Saved data entries:
☆ ☆ ☆

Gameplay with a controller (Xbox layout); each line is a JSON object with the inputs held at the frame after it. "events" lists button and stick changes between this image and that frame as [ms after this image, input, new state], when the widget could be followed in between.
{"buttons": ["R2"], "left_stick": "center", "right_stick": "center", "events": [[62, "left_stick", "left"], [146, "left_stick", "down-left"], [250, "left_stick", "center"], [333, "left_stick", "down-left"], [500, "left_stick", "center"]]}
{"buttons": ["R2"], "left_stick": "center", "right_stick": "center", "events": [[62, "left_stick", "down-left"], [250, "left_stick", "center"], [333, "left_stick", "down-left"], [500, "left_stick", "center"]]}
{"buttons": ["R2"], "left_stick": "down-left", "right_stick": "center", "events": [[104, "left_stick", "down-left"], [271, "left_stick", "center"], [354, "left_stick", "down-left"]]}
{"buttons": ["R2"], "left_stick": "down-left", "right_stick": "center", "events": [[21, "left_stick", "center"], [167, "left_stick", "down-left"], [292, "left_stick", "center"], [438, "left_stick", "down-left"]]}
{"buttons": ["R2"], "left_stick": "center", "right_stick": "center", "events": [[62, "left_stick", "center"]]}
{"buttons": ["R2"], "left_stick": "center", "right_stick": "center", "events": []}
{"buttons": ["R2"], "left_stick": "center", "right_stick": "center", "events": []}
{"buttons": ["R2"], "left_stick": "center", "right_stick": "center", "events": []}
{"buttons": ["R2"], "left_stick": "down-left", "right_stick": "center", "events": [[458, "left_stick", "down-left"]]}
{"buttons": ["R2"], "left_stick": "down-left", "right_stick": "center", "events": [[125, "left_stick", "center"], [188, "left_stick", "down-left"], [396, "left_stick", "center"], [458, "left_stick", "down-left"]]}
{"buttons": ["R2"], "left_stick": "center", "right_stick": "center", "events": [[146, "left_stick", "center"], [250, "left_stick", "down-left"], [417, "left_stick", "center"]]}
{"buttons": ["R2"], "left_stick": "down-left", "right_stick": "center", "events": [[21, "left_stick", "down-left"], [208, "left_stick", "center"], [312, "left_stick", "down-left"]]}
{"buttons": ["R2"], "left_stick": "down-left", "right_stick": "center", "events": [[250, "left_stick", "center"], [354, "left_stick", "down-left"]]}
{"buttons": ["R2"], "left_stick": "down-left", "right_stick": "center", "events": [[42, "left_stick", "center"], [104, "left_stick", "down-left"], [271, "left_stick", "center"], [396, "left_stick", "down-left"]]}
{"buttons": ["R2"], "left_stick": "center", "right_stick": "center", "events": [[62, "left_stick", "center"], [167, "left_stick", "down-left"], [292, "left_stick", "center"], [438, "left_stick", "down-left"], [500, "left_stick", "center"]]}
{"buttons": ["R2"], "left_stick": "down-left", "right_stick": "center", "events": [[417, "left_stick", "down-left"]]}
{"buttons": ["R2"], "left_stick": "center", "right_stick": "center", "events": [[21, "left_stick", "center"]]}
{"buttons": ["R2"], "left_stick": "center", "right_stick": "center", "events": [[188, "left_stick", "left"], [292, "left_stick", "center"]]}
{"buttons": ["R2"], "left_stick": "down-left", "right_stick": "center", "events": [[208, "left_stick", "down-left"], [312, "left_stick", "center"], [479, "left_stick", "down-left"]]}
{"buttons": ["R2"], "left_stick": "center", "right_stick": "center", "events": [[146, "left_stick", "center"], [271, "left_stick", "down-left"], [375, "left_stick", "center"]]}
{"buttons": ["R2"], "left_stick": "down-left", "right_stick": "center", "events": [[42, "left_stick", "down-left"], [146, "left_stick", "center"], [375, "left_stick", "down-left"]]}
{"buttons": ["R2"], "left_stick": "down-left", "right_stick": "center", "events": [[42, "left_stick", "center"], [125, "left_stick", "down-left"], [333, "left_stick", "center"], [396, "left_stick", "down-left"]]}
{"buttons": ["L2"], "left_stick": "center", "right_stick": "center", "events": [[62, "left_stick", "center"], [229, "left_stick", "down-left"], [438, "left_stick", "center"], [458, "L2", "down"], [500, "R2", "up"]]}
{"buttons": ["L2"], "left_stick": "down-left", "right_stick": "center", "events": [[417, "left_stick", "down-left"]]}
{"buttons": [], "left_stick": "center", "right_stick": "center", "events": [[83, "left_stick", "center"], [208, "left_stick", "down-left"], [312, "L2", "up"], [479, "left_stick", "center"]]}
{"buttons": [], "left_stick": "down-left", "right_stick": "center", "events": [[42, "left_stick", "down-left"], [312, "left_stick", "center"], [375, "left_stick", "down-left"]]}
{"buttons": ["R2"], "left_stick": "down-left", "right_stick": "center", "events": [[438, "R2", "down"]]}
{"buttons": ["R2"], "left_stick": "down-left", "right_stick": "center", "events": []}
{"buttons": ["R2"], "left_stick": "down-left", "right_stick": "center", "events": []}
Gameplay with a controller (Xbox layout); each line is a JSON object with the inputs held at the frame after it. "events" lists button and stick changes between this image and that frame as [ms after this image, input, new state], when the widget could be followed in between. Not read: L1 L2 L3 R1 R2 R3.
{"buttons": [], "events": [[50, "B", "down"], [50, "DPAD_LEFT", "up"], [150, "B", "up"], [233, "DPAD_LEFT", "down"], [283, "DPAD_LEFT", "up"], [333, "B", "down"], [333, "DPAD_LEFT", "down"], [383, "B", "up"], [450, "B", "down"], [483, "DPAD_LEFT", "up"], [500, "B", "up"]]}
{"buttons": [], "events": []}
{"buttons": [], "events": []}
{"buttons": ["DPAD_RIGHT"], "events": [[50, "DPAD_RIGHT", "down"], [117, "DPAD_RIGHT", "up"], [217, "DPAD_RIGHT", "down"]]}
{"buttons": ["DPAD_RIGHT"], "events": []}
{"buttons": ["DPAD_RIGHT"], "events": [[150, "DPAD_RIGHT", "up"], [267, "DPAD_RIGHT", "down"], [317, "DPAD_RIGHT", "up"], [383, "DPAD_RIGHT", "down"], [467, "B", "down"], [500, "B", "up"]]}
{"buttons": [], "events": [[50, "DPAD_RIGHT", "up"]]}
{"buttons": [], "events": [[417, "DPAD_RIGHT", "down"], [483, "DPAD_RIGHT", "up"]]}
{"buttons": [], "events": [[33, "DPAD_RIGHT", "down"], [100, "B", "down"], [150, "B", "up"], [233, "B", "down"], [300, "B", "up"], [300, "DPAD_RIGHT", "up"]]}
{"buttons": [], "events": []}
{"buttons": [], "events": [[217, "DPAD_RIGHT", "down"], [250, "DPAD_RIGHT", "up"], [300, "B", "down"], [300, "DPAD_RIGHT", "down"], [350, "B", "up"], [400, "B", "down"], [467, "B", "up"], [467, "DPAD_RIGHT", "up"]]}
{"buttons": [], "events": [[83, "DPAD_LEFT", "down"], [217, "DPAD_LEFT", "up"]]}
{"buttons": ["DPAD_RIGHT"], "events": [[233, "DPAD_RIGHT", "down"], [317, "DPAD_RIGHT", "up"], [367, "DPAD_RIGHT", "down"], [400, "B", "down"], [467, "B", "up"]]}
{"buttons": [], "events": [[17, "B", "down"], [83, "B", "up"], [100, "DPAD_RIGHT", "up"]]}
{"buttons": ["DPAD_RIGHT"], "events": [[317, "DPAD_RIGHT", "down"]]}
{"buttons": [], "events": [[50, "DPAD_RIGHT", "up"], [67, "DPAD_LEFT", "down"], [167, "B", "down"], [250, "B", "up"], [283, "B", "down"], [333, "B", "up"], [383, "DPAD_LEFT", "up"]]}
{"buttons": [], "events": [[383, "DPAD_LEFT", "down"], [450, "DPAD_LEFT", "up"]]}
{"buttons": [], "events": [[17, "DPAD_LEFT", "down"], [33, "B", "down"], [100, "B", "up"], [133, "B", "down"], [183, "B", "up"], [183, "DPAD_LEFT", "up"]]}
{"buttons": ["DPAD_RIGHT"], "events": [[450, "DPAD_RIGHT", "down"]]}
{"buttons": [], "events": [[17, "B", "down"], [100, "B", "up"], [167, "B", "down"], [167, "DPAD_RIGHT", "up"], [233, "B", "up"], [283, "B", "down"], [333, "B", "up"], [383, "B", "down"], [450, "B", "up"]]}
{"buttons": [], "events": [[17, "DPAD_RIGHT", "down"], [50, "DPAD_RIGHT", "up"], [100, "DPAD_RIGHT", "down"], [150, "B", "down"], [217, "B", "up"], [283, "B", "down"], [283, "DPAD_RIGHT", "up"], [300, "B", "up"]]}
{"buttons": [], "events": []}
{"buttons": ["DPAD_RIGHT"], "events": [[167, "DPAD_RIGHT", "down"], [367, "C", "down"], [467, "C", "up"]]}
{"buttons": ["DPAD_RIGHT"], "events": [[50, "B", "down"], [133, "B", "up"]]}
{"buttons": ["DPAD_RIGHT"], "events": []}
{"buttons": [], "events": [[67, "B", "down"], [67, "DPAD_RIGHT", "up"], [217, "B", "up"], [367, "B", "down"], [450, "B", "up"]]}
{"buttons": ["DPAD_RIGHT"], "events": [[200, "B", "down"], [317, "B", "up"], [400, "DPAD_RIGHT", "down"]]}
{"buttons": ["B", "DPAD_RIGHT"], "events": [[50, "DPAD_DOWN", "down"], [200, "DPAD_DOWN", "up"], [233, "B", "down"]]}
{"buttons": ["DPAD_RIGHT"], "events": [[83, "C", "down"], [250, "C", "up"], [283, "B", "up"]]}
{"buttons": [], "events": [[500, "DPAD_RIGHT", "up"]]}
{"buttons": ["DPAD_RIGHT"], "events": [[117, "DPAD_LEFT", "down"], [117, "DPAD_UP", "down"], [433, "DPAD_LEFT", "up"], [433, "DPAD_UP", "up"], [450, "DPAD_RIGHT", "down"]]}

☆ ☆ ☆

> [TASK DETAILS]
Look at the records above. Copy every line where the string "object" occurs.

> [TASK ANSWER]
Gameplay with a controller (Xbox layout); each line is a JSON object with the inputs held at the frame after it. "events" lists button and stick changes between this image and that frame as [ms after this image, input, new state], when the widget could be followed in between.
Gameplay with a controller (Xbox layout); each line is a JSON object with the inputs held at the frame after it. "events" lists button and stick changes between this image and that frame as [ms after this image, input, new state], when the widget could be followed in between. Not read: L1 L2 L3 R1 R2 R3.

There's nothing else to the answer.